╭─ Available data
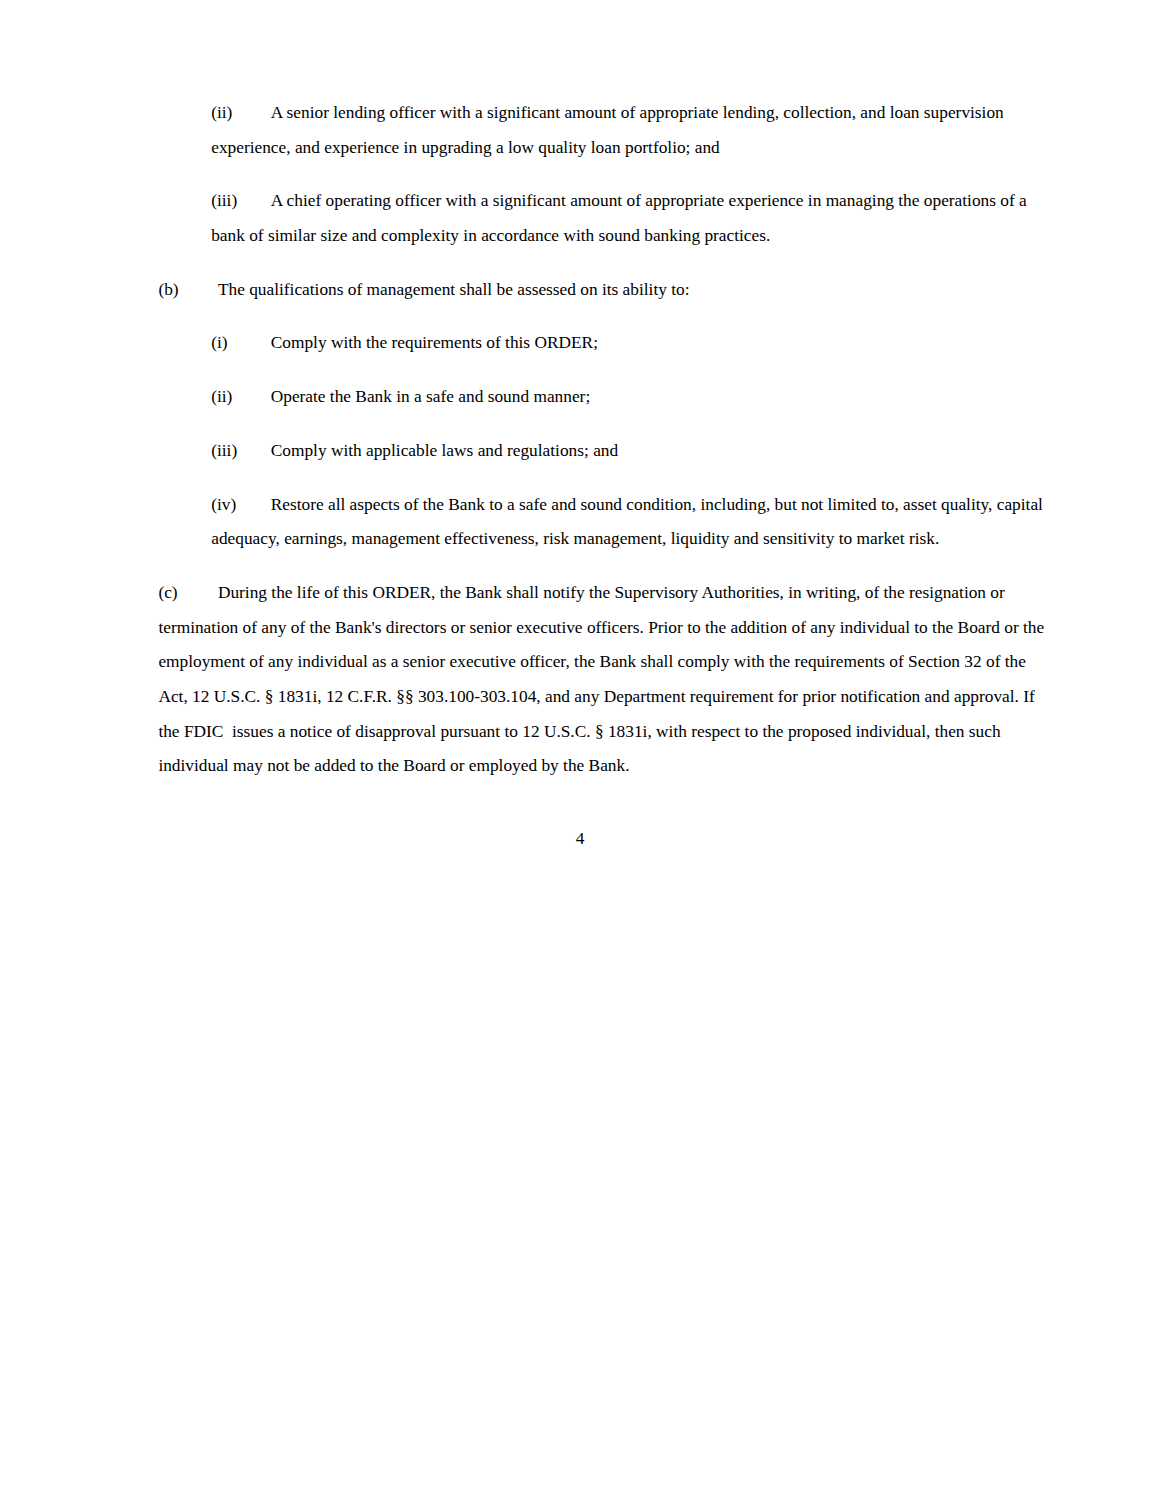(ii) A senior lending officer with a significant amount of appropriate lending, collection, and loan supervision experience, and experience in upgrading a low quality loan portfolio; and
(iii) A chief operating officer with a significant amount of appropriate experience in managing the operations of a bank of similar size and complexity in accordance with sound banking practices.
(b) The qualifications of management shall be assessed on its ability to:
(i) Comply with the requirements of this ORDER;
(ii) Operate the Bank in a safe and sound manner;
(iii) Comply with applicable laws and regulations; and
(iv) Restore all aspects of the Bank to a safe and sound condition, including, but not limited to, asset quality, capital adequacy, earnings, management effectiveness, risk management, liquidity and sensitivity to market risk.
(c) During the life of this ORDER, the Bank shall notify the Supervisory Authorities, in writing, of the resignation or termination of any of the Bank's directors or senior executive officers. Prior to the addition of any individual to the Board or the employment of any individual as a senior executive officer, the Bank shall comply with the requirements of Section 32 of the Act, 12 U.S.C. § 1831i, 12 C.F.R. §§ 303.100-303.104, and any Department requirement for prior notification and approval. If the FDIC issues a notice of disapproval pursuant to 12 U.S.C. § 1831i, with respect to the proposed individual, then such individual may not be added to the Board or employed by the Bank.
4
╰─
Task details
Give back every entry word for word, and drop the pictures as you go.

Exercise solution
(ii) A senior lending officer with a significant amount of appropriate lending, collection, and loan supervision experience, and experience in upgrading a low quality loan portfolio; and
(iii) A chief operating officer with a significant amount of appropriate experience in managing the operations of a bank of similar size and complexity in accordance with sound banking practices.
(b) The qualifications of management shall be assessed on its ability to:
(i) Comply with the requirements of this ORDER;
(ii) Operate the Bank in a safe and sound manner;
(iii) Comply with applicable laws and regulations; and
(iv) Restore all aspects of the Bank to a safe and sound condition, including, but not limited to, asset quality, capital adequacy, earnings, management effectiveness, risk management, liquidity and sensitivity to market risk.
(c) During the life of this ORDER, the Bank shall notify the Supervisory Authorities, in writing, of the resignation or termination of any of the Bank's directors or senior executive officers. Prior to the addition of any individual to the Board or the employment of any individual as a senior executive officer, the Bank shall comply with the requirements of Section 32 of the Act, 12 U.S.C. § 1831i, 12 C.F.R. §§ 303.100-303.104, and any Department requirement for prior notification and approval. If the FDIC issues a notice of disapproval pursuant to 12 U.S.C. § 1831i, with respect to the proposed individual, then such individual may not be added to the Board or employed by the Bank.
4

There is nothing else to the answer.